Par Jonathan Cook
Des dizaines de milliers de gens sont chassés de leurs foyers parce que leurs nombres constituent une menace démographique majeure pour un État juif.
La lutte menée depuis de nombreuses décennies par des dizaines de milliers d’Israéliens pour empêcher qu’ils soient arrachés de leurs foyers – pour la deuxième ou troisième fois pour certains – devrait constituer une preuve suffisante qu’Israël n’est pas la démocratie libérale à l’occidentale qu’il prétend être.
La semaine dernière, 36 000 Bédouins – tous citoyens israéliens – ont découvert que leur État allait faire d’eux des réfugiés dans leur propre pays en les poussant dans des camps de transit. Ces Israéliens, apparemment, n’appartiennent pas à la bonne espèce de citoyens.
Le traitement qu’ils subissent fait écho à un passé douloureux. En 1948, 750 000 Palestiniens ont été expulsés de leur patrie par l’armée israélienne afin de laisser place à l’État juif nouvellement établi. C’est ce que les Palestiniens appellent la Nakba.

## Données fournies
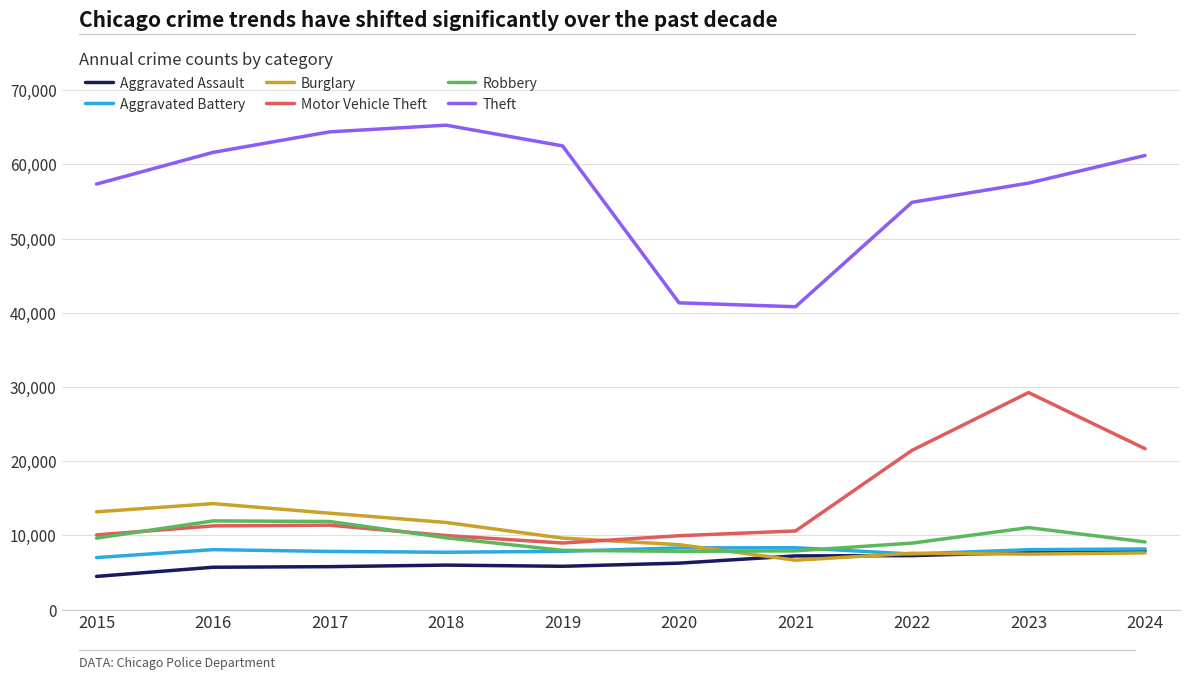

Is the value of Aggravated Assault at 2016 greater than the value of Robbery at 2024?

No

## Consigne
Pouvez-vous recopier à l'identique, dans l'extrait du document sur l'expulsion des Bédouins, tout ce qui va de « La lutte menée » jusqu'à « qu’il prétend être. » ?

## Réponse rédigée
La lutte menée depuis de nombreuses décennies par des dizaines de milliers d’Israéliens pour empêcher qu’ils soient arrachés de leurs foyers – pour la deuxième ou troisième fois pour certains – devrait constituer une preuve suffisante qu’Israël n’est pas la démocratie libérale à l’occidentale qu’il prétend être.